:: Action item ::
What is needed is a single figure: how many lines of the records below contain the word "CVASTRPROP".

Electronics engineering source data
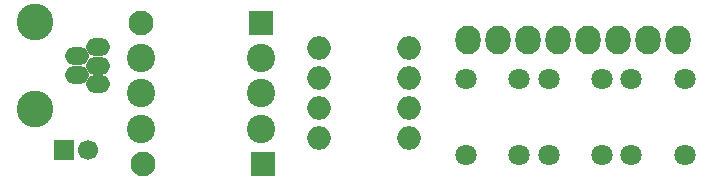
<source format=gbr>
G04 #@! TF.FileFunction,Soldermask,Top*
%FSLAX46Y46*%
G04 Gerber Fmt 4.6, Leading zero omitted, Abs format (unit mm)*
G04 Created by KiCad (PCBNEW 4.0.0-rc1-stable) date 3/16/2016 3:52:32 PM*
%MOMM*%
G01*
G04 APERTURE LIST*
%ADD10C,0.100000*%
%ADD11O,2.000000X2.000000*%
%ADD12O,2.127200X2.432000*%
%ADD13R,1.700000X1.700000*%
%ADD14C,1.700000*%
%ADD15C,2.099260*%
%ADD16R,2.099260X2.099260*%
%ADD17C,2.398980*%
%ADD18C,1.797000*%
%ADD19C,3.100000*%
%ADD20O,2.050000X1.500000*%
G04 APERTURE END LIST*
D10*
D11*
X125550000Y-85440000D03*
X125550000Y-87980000D03*
X125550000Y-90520000D03*
X125550000Y-93060000D03*
X133170000Y-93060000D03*
X133170000Y-90520000D03*
X133170000Y-87980000D03*
X133170000Y-85440000D03*
D12*
X140710000Y-84750000D03*
X143250000Y-84750000D03*
X145790000Y-84750000D03*
X148330000Y-84750000D03*
X150870000Y-84750000D03*
X153410000Y-84750000D03*
X155950000Y-84750000D03*
X138170000Y-84750000D03*
D13*
X104000000Y-94000000D03*
D14*
X106000000Y-94000000D03*
D15*
X110620000Y-95250000D03*
D16*
X120780000Y-95250000D03*
D15*
X110500000Y-83250000D03*
D16*
X120660000Y-83250000D03*
D17*
X120660000Y-92250000D03*
X110500000Y-92250000D03*
X120660000Y-89250000D03*
X110500000Y-89250000D03*
X120660000Y-86250000D03*
X110500000Y-86250000D03*
D18*
X152000000Y-88000000D03*
X156500000Y-88000000D03*
X152000000Y-94500000D03*
X156500000Y-94500000D03*
X145000000Y-88000000D03*
X149500000Y-88000000D03*
X145000000Y-94500000D03*
X149500000Y-94500000D03*
X138000000Y-88000000D03*
X142500000Y-88000000D03*
X138000000Y-94500000D03*
X142500000Y-94500000D03*
D19*
X101530000Y-90540000D03*
X101530000Y-83240000D03*
D20*
X106855000Y-86890000D03*
X106855000Y-85290000D03*
X106855000Y-88490000D03*
X105105000Y-87690000D03*
X105105000Y-86090000D03*
M02*

</source>
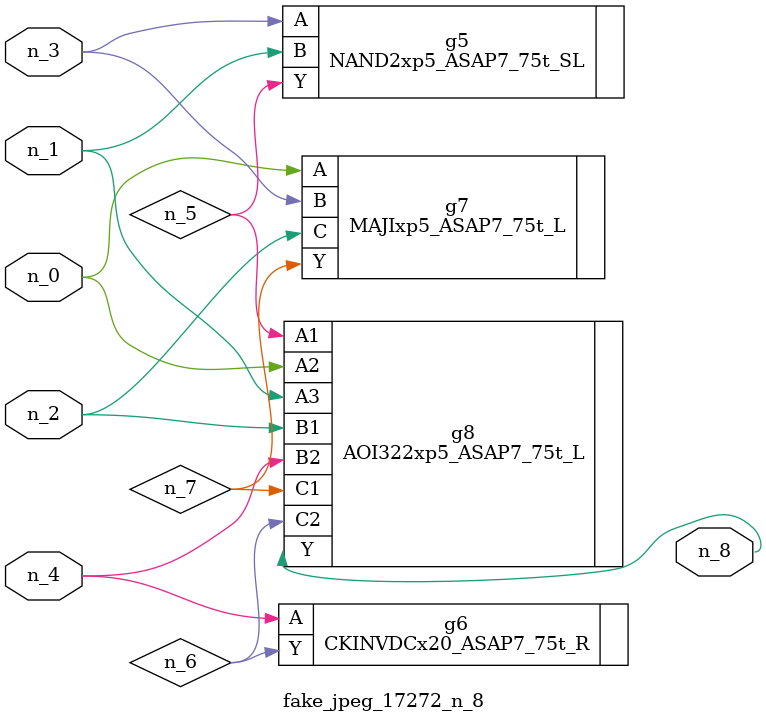
<source format=v>
module fake_jpeg_17272_n_8 (n_3, n_2, n_1, n_0, n_4, n_8);

input n_3;
input n_2;
input n_1;
input n_0;
input n_4;

output n_8;

wire n_6;
wire n_5;
wire n_7;

NAND2xp5_ASAP7_75t_SL g5 ( 
.A(n_3),
.B(n_1),
.Y(n_5)
);

CKINVDCx20_ASAP7_75t_R g6 ( 
.A(n_4),
.Y(n_6)
);

MAJIxp5_ASAP7_75t_L g7 ( 
.A(n_0),
.B(n_3),
.C(n_2),
.Y(n_7)
);

AOI322xp5_ASAP7_75t_L g8 ( 
.A1(n_5),
.A2(n_0),
.A3(n_1),
.B1(n_2),
.B2(n_4),
.C1(n_7),
.C2(n_6),
.Y(n_8)
);


endmodule
</source>
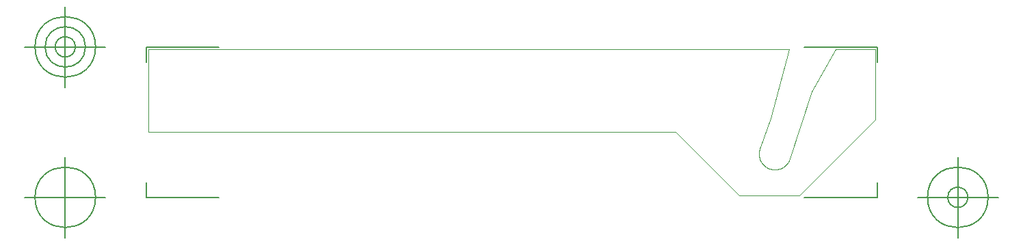
<source format=gbr>
G04 Generated by Ultiboard 14.2 *
%FSLAX46Y46*%
%MOIN*%

%ADD10C,0.000001*%
%ADD11C,0.005000*%
%ADD12C,0.000039*%


G04 ColorRGB CC99CC for the following layer *
%LN_uc275597528/_uc279817528*%
%LPD*%
G54D10*
G54D11*
X-10000Y-330000D02*
X-10000Y-256630D01*
X-10000Y-330000D02*
X346331Y-330000D01*
X3553307Y-330000D02*
X3196976Y-330000D01*
X3553307Y-330000D02*
X3553307Y-256630D01*
X3553307Y403701D02*
X3553307Y330331D01*
X3553307Y403701D02*
X3196976Y403701D01*
X-10000Y403701D02*
X346331Y403701D01*
X-10000Y403701D02*
X-10000Y330331D01*
X-206850Y-330000D02*
X-600551Y-330000D01*
X-403701Y-526850D02*
X-403701Y-133150D01*
X-551339Y-330000D02*
G75*
D01*
G02X-551339Y-330000I147638J0*
G01*
X3750157Y-330000D02*
X4143858Y-330000D01*
X3947008Y-526850D02*
X3947008Y-133150D01*
X3799370Y-330000D02*
G75*
D01*
G02X3799370Y-330000I147638J0*
G01*
X3897795Y-330000D02*
G75*
D01*
G02X3897795Y-330000I49213J0*
G01*
X-206850Y403701D02*
X-600551Y403701D01*
X-403701Y206850D02*
X-403701Y600551D01*
X-551339Y403701D02*
G75*
D01*
G02X-551339Y403701I147638J0*
G01*
X-502126Y403701D02*
G75*
D01*
G02X-502126Y403701I98425J0*
G01*
X-452913Y403701D02*
G75*
D01*
G02X-452913Y403701I49212J0*
G01*
X-10000Y-330000D02*
X-10000Y-256630D01*
X-10000Y-330000D02*
X346331Y-330000D01*
X3553307Y-330000D02*
X3196976Y-330000D01*
X3553307Y-330000D02*
X3553307Y-256630D01*
X3553307Y403701D02*
X3553307Y330331D01*
X3553307Y403701D02*
X3196976Y403701D01*
X-10000Y403701D02*
X346331Y403701D01*
X-10000Y403701D02*
X-10000Y330331D01*
X-206850Y-330000D02*
X-600551Y-330000D01*
X-403701Y-526850D02*
X-403701Y-133150D01*
X-551339Y-330000D02*
G75*
D01*
G02X-551339Y-330000I147638J0*
G01*
X3750157Y-330000D02*
X4143858Y-330000D01*
X3947008Y-526850D02*
X3947008Y-133150D01*
X3799370Y-330000D02*
G75*
D01*
G02X3799370Y-330000I147638J0*
G01*
X3897795Y-330000D02*
G75*
D01*
G02X3897795Y-330000I49213J0*
G01*
X-206850Y403701D02*
X-600551Y403701D01*
X-403701Y206850D02*
X-403701Y600551D01*
X-551339Y403701D02*
G75*
D01*
G02X-551339Y403701I147638J0*
G01*
X-502126Y403701D02*
G75*
D01*
G02X-502126Y403701I98425J0*
G01*
X-452913Y403701D02*
G75*
D01*
G02X-452913Y403701I49212J0*
G01*
G54D12*
X3035000Y55000D02*
X2985000Y-85000D01*
X2982421Y-91219D01*
X2980393Y-97639D01*
X2978933Y-104212D01*
X2978052Y-110887D01*
X2977755Y-117613D01*
X2978046Y-124340D01*
X2978922Y-131015D01*
X2980376Y-137589D01*
X2982398Y-144011D01*
X2984972Y-150233D01*
X2988078Y-156206D01*
X2991693Y-161886D01*
X2995789Y-167229D01*
X3000336Y-172195D01*
X3005298Y-176746D01*
X3010637Y-180847D01*
X3016314Y-184467D01*
X3022285Y-187579D01*
X3028504Y-190158D01*
X3034924Y-192185D01*
X3041497Y-193645D01*
X3048172Y-194527D01*
X3054898Y-194824D01*
X3061625Y-194533D01*
X3068300Y-193657D01*
X3074874Y-192203D01*
X3081296Y-190181D01*
X3087518Y-187607D01*
X3093491Y-184501D01*
X3099171Y-180886D01*
X3104514Y-176789D01*
X3109480Y-172243D01*
X3114031Y-167281D01*
X3118132Y-161941D01*
X3121752Y-156264D01*
X3124864Y-150294D01*
X3125000Y-150000D01*
X0Y-10000D02*
X0Y393701D01*
X3125000Y393701D01*
X3035000Y55000D01*
X2570000Y-10000D02*
X2880000Y-320000D01*
X2570000Y-10000D02*
X0Y-10000D01*
X3543307Y50000D02*
X3543307Y393701D01*
X3173307Y-320000D02*
X3543307Y50000D01*
X2880000Y-320000D02*
X3173307Y-320000D01*
X3125000Y-150000D02*
X3235000Y185000D01*
X3350000Y393701D01*
X3543307Y393701D01*

M02*

</source>
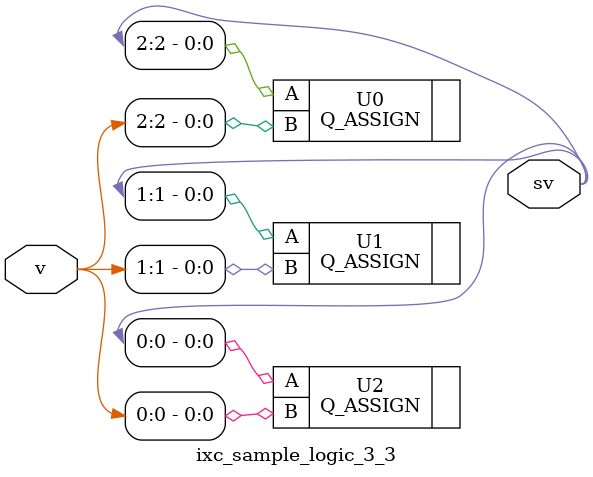
<source format=v>

`ifndef _2_                      
`ifdef CBV                      
`define _2_                      
`else                      
`define _2_ (* _2_state_ *)                      
`endif                      
`endif
(* upf_always_on = 1 *) 
module ixc_sample_logic_3_3 ( sv, v);
// pragma CVASTRPROP MODULE HDLICE HDL_MODULE_ATTRIBUTE "0 vlog"
output [2:0] sv;
input [2:0] v;
wire doSample;
wire [2:0] _zzsv;
Q_ASSIGN U0 ( .B(v[2]), .A(sv[2]));
Q_ASSIGN U1 ( .B(v[1]), .A(sv[1]));
Q_ASSIGN U2 ( .B(v[0]), .A(sv[0]));
// pragma CVASTRPROP MODULE HDLICE HDL_TEMPLATE "ixc_sample_logic"
// pragma CVASTRPROP MODULE HDLICE HDL_TEMPLATE_LIB "IXCOM_TEMP_LIBRARY"
// pragma CVASTRPROP MODULE HDLICE PROP_IXCOM_MOD TRUE
endmodule

</source>
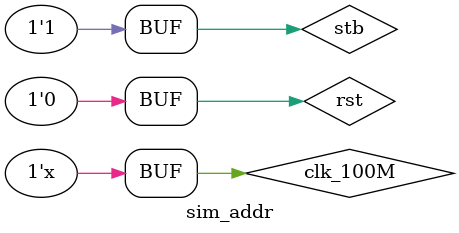
<source format=v>
`timescale 1ns/10ps

module sim_addr;

  // Registers and nets
  reg  clk_100M;
  reg  rst;
  reg  stb;
  wire clk_921600;
  wire trx_;
  wire rst2;
  wire ack;

  // Module instantiation
  clk_uart clk0 (
    .clk_100M   (clk_100M),
    .rst        (rst),
    .clk_921600 (clk_921600),
    .rst2       (rst2)
  );

  send_addr ser0 (
    .trx_     (trx_),
    .wb_clk_i (clk_921600),
    .wb_rst_i (rst2),
    .wb_dat_i (20'h4fb31),
    .wb_we_i  (1'b1),
    .wb_stb_i (stb),
    .wb_cyc_i (1'b1),
    .wb_ack_o (ack)
  );

  // Behaviour
  initial
    begin
           stb      <= 1'b1;
           clk_100M <= 1'b0;
           rst      <= 1'b1;
      #400 rst      <= 1'b0;
      #33635 stb    <= 1'b0;
      #10000 stb    <= 1'b1;
    end

  // clk_50M
  always #5 clk_100M <= !clk_100M;
endmodule

</source>
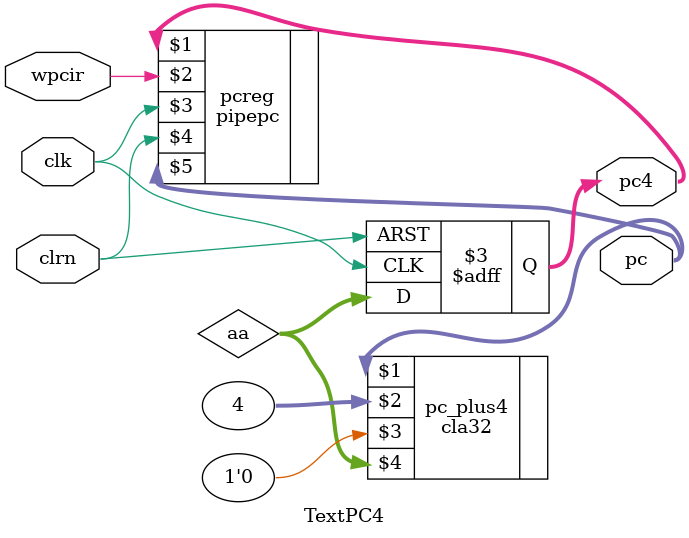
<source format=v>
`timescale 1ns / 1ps


module TextPC4(clk,clrn,wpcir,pc,pc4);
    input clk,clrn,wpcir;
    output [31:0] pc;
    wire [31:0] aa;
    output reg [31:0] pc4;
    always @(posedge clk or negedge clrn)
    begin
    if(clrn==1'b0)
        pc4=32'd0;
     else
        pc4 = aa;
    end
    //reg [31:0] pc4;
    pipepc pcreg(pc4,wpcir,clk,clrn,pc);
    cla32 pc_plus4 (pc,32'h4,1'b0,aa);
endmodule

</source>
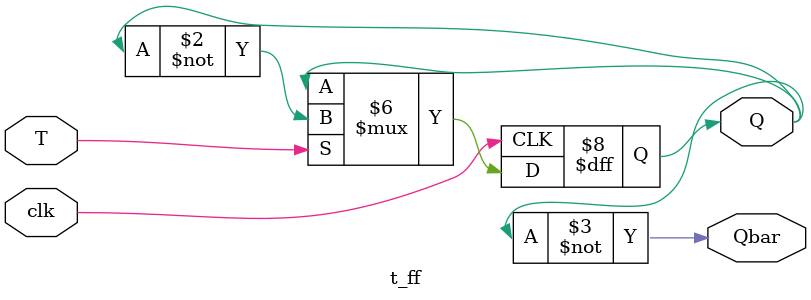
<source format=v>
module t_ff (

input T, clk,
output reg Q,
output Qbar

);

initial begin
    Q = 0;
end

always @(posedge clk) begin

if(T)
    Q <= ~Q;
else
    Q <= Q;
end

assign Qbar = ~Q;


endmodule

</source>
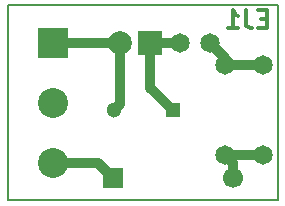
<source format=gbr>
G04 #@! TF.FileFunction,Copper,L2,Bot,Signal*
%FSLAX46Y46*%
G04 Gerber Fmt 4.6, Leading zero omitted, Abs format (unit mm)*
G04 Created by KiCad (PCBNEW 4.0.0-rc1-stable) date 30/11/2015 05:11:16 p.m.*
%MOMM*%
G01*
G04 APERTURE LIST*
%ADD10C,0.100000*%
%ADD11C,0.150000*%
%ADD12C,0.300000*%
%ADD13R,1.300000X1.300000*%
%ADD14C,1.300000*%
%ADD15R,2.000000X2.000000*%
%ADD16C,2.000000*%
%ADD17C,1.699260*%
%ADD18R,1.699260X1.699260*%
%ADD19R,2.540000X2.540000*%
%ADD20C,2.540000*%
%ADD21C,1.651000*%
%ADD22C,0.812800*%
G04 APERTURE END LIST*
D10*
D11*
X127000000Y-112395000D02*
X127000000Y-95885000D01*
X149860000Y-112395000D02*
X127000000Y-112395000D01*
X149860000Y-95885000D02*
X149860000Y-112395000D01*
X127000000Y-95885000D02*
X149860000Y-95885000D01*
D12*
X148927142Y-97047857D02*
X148427142Y-97047857D01*
X148212856Y-97833571D02*
X148927142Y-97833571D01*
X148927142Y-96333571D01*
X148212856Y-96333571D01*
X147141428Y-96333571D02*
X147141428Y-97405000D01*
X147212856Y-97619286D01*
X147355713Y-97762143D01*
X147569999Y-97833571D01*
X147712856Y-97833571D01*
X145641428Y-97833571D02*
X146498571Y-97833571D01*
X146069999Y-97833571D02*
X146069999Y-96333571D01*
X146212856Y-96547857D01*
X146355714Y-96690714D01*
X146498571Y-96762143D01*
D13*
X140970000Y-104775000D03*
D14*
X135970000Y-104775000D03*
D15*
X139065000Y-99060000D03*
D16*
X136525000Y-99060000D03*
D17*
X146050520Y-110487460D03*
D18*
X135890520Y-110487460D03*
D19*
X130810000Y-99060000D03*
D20*
X130810000Y-104140000D03*
X130810000Y-109220000D03*
D21*
X145415000Y-100965000D03*
X145415000Y-108585000D03*
X148590000Y-100965000D03*
X148590000Y-108585000D03*
X144145000Y-99060000D03*
X141605000Y-99060000D03*
D22*
X148590000Y-100965000D02*
X145415000Y-100965000D01*
X139065000Y-99060000D02*
X141605000Y-99060000D01*
X144145000Y-99060000D02*
X145415000Y-100330000D01*
X145415000Y-100330000D02*
X145415000Y-100965000D01*
X139065000Y-99060000D02*
X139065000Y-102870000D01*
X139065000Y-102870000D02*
X140970000Y-104775000D01*
X136525000Y-99060000D02*
X136525000Y-104220000D01*
X136525000Y-104220000D02*
X135970000Y-104775000D01*
X130810000Y-99060000D02*
X136525000Y-99060000D01*
X136525000Y-99060000D02*
X136605000Y-99140000D01*
X145415000Y-108585000D02*
X148590000Y-108585000D01*
X146050520Y-110487460D02*
X146050520Y-109220520D01*
X146050520Y-109220520D02*
X145415000Y-108585000D01*
X130810000Y-109220000D02*
X134623060Y-109220000D01*
X134623060Y-109220000D02*
X135890520Y-110487460D01*
M02*

</source>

:: Task output ::
4